***** SELECTED PASSAGE *****

In Mugasera v Canada (Minister of Citizenship and Immigration), 2005 SCC
40, [2005] 2 S.C.R. 100, the Supreme Court of Canada stated that this
standard “requires something more than mere suspicion,
but less than the standard applicable in civil matters of proof on the balance
of probabilities” (at para 114) and that ultimately, reasonable grounds
exist “where there is an objective basis for the belief
which is based on compelling and credible information” (at para 114
citing Sabour v Canada (Minister of Citizenship and Immigration), 195
FTR 69, 100 ACWS (3d) 642).
[28]
The six non-exhaustive factors of the complicity
test enunciated by the Supreme Court in Ezokola are:
(i) the size and nature of the organization;
(ii) the part of the organization with which
the refugee claimant was most directly concerned;
(iii) the refugee claimant's duties and
activities within the organization;
(iv) the refugee claimant's position or rank
in the organization;
(v) the length of time the refugee claimant
was in the organization, particularly after acquiring knowledge of the group's
crime or criminal purpose; and
(vi) the method by which the refugee
claimant was recruited and the refugee claimant's opportunity to leave the
organization.
[29]
In my view, the ID assessed the Applicant’s role
in the Indian Army in accordance with the test for complicity set out in Ezokola.
While it may be true that there is no direct evidence demonstrating that
the Applicant committed a crime against humanity, contrary to the Applicant’s
submissions, direct evidence is not necessary to find the Applicant
inadmissible to Canada pursuant to paragraph 35(1)(a) of the Act. As indicated
by the Supreme Court of Canada at paragraph 101 of Ezokola, the ID does
not make determinations of guilt. Exclusion decisions are not based on proof
beyond a reasonable doubt or the general civil standard of balance of
probabilities. An inadmissibility hearing is not a criminal trial, the
ID’s sole task is to make “exclusion determinations; it
does not determine guilt or innocence” (Ezokola, at para 38).

*****

(EXPLORE THE MATERIAL):
(A) Answer each question about the excerpt on the complicity test in one short line, marking your answers (i), (ii) and (iii).
(i) Which paragraph of Mugasera is cited for the meaning of the reasonable grounds standard?
(ii) How many non-exhaustive factors make up the complicity test set out in Ezokola?
(iii) Under which paragraph of the Act could the Applicant be found inadmissible to Canada?
(B) Pick up the excerpt on the complicity test after its final sentence and continue it.
You won't need the listing for any of this.

***** RAW DATA *****

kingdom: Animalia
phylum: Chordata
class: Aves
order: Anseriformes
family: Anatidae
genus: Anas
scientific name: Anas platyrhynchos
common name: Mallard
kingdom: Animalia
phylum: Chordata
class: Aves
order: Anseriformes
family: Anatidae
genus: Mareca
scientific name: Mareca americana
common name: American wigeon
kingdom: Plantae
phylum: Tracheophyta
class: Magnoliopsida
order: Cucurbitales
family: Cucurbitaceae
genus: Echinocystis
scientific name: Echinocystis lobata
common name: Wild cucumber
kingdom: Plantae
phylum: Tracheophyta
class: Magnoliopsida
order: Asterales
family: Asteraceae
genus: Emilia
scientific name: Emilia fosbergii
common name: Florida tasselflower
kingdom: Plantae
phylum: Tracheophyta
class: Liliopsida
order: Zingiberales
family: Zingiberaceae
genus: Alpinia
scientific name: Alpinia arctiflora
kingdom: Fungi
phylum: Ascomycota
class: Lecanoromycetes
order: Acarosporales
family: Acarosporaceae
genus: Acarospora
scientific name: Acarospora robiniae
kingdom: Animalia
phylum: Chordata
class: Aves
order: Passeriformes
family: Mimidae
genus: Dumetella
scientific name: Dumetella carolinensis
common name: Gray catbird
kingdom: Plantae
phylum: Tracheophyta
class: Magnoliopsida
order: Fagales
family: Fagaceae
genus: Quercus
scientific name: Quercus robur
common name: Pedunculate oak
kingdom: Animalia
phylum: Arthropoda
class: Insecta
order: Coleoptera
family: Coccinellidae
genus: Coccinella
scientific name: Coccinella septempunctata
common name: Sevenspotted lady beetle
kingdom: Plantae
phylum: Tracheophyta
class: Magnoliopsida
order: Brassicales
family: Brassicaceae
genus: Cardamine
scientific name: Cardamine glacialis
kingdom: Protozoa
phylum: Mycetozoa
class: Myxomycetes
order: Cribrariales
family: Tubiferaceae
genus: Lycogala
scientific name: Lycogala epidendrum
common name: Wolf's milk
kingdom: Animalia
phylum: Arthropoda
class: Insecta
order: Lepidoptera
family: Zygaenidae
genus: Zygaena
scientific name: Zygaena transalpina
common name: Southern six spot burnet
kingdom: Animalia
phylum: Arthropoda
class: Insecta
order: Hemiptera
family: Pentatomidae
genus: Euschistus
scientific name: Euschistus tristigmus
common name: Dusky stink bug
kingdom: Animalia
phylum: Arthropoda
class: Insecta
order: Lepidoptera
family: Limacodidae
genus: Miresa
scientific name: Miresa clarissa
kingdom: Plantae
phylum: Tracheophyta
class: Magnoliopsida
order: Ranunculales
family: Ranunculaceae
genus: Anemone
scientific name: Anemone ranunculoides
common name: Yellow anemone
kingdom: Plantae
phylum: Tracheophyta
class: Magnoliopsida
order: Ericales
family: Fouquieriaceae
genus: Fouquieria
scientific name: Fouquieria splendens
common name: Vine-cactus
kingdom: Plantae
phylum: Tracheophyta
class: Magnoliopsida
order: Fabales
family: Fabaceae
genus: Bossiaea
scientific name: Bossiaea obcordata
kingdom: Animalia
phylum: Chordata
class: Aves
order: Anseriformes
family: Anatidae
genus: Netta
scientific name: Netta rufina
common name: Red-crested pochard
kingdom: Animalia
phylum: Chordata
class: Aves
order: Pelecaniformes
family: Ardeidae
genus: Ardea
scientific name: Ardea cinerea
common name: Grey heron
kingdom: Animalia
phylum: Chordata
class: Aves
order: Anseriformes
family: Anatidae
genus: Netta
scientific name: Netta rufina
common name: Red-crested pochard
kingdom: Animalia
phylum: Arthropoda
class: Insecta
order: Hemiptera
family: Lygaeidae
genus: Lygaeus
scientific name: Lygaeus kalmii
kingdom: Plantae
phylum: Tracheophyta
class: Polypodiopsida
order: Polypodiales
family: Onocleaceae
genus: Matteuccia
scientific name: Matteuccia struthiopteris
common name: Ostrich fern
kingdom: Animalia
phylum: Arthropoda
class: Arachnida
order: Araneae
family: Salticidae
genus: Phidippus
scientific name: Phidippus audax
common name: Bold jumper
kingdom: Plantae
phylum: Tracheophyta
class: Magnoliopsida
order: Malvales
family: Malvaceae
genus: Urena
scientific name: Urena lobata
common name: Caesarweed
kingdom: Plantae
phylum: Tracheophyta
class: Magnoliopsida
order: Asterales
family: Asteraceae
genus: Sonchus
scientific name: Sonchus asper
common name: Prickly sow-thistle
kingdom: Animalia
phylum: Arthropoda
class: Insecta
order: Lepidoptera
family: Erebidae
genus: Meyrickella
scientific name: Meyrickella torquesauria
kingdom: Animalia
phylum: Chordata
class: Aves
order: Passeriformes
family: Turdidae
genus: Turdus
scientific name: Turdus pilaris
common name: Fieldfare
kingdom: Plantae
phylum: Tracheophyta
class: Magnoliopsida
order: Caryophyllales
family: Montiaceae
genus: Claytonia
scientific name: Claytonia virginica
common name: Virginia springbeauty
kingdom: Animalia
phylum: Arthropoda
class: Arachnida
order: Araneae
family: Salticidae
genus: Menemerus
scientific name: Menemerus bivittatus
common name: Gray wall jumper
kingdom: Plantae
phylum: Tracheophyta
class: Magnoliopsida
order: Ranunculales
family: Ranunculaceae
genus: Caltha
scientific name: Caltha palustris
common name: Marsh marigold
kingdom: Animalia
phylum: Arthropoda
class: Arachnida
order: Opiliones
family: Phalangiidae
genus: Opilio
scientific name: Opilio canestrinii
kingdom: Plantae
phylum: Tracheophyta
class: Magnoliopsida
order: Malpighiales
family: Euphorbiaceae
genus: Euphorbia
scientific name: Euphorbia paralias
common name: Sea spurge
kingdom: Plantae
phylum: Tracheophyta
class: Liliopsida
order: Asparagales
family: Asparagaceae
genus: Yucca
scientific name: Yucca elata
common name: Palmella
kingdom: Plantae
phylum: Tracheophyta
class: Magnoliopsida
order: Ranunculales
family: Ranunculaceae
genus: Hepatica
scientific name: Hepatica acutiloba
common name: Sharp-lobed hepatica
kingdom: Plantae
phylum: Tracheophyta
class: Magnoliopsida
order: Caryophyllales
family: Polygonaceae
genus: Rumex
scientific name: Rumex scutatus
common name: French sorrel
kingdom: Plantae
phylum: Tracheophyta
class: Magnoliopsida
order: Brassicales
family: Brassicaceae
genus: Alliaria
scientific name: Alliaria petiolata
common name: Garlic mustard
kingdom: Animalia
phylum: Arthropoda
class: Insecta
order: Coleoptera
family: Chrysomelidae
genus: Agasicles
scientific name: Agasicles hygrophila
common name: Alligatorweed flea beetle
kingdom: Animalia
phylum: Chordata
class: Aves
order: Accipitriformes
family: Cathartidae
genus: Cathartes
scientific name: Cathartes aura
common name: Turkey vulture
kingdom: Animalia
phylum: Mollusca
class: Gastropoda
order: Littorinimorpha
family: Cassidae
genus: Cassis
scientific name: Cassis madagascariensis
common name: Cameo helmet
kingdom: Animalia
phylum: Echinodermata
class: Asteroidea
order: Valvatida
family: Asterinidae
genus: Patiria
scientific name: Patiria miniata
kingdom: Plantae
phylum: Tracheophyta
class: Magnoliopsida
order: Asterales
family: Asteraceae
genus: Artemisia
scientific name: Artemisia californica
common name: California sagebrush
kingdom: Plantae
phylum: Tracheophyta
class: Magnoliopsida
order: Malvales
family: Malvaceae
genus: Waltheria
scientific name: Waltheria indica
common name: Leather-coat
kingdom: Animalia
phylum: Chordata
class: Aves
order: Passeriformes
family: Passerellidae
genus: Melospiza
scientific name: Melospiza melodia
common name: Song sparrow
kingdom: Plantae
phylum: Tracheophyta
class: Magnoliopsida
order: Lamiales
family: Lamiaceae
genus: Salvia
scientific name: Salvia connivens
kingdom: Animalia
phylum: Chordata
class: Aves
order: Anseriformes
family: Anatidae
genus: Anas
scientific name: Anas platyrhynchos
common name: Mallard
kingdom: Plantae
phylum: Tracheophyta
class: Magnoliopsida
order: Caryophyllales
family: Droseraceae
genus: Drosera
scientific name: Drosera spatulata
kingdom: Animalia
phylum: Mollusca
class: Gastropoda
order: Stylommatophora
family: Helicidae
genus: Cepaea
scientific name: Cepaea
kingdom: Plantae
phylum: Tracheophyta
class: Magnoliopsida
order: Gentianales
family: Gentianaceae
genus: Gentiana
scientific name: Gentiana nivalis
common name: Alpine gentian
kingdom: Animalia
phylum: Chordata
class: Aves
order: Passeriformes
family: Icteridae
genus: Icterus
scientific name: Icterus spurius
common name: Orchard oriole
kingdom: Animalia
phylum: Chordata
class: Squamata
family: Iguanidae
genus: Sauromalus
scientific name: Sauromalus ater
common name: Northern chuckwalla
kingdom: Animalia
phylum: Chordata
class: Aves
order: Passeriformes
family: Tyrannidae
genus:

*****

(RESPONSES PER TASK):
(A)
(i) Paragraph 114
(ii) Six
(iii) Paragraph 35(1)(a)

(B)
[30]
Further to a review of the record, including the
documentary evidence, I am satisfied that the ID reasonably found the Applicant
inadmissible. The Applicant was posted in J & K and in Assam during periods
of political and social unrest and there is objective and compelling evidence
demonstrating that during this time, the Indian Army was among several groups
committing crimes against humanity against the civilian population. He also
admitted to participating in at least one cordon-and-search operation where he
witnessed insurgents being killed and it was not unreasonable for the ID to
find that the Applicant’s testimony altering this admission lacked credibility.
Moreover, given that two of the medals awarded to the Applicant corresponded to
counterinsurgency events taking place in areas in which the Applicant was
stationed, it was not unreasonable for the ID to infer that the Applicant was
awarded these medals for having participated in those counterinsurgency
operations.
[31]
I also find that the ID reasonably found that the
Applicant lacked credibility, especially in his failure to acknowledge that the
Indian Army committed any crimes, including extrajudicial killings, despite
admitting to a border officer that he witnessed such killings.
[32]
Moreover, I am of the view that the Applicant’s
submissions that the Applicant’s mens rea has not been established is
without merit given that the Ezokola test assesses the Applicant’s mens
rea. In my view, it was reasonably open for the ID to find that the
Applicant’s complicity was voluntary given that he joined the Indian Army
voluntarily and only left the army once he became eligible to take a pension
after having served 15 years.
[33]
In sum, the Applicant has not convinced me that
the ID committed reviewable error in this case.
[34]
The application for judicial review is
dismissed. No question is certified.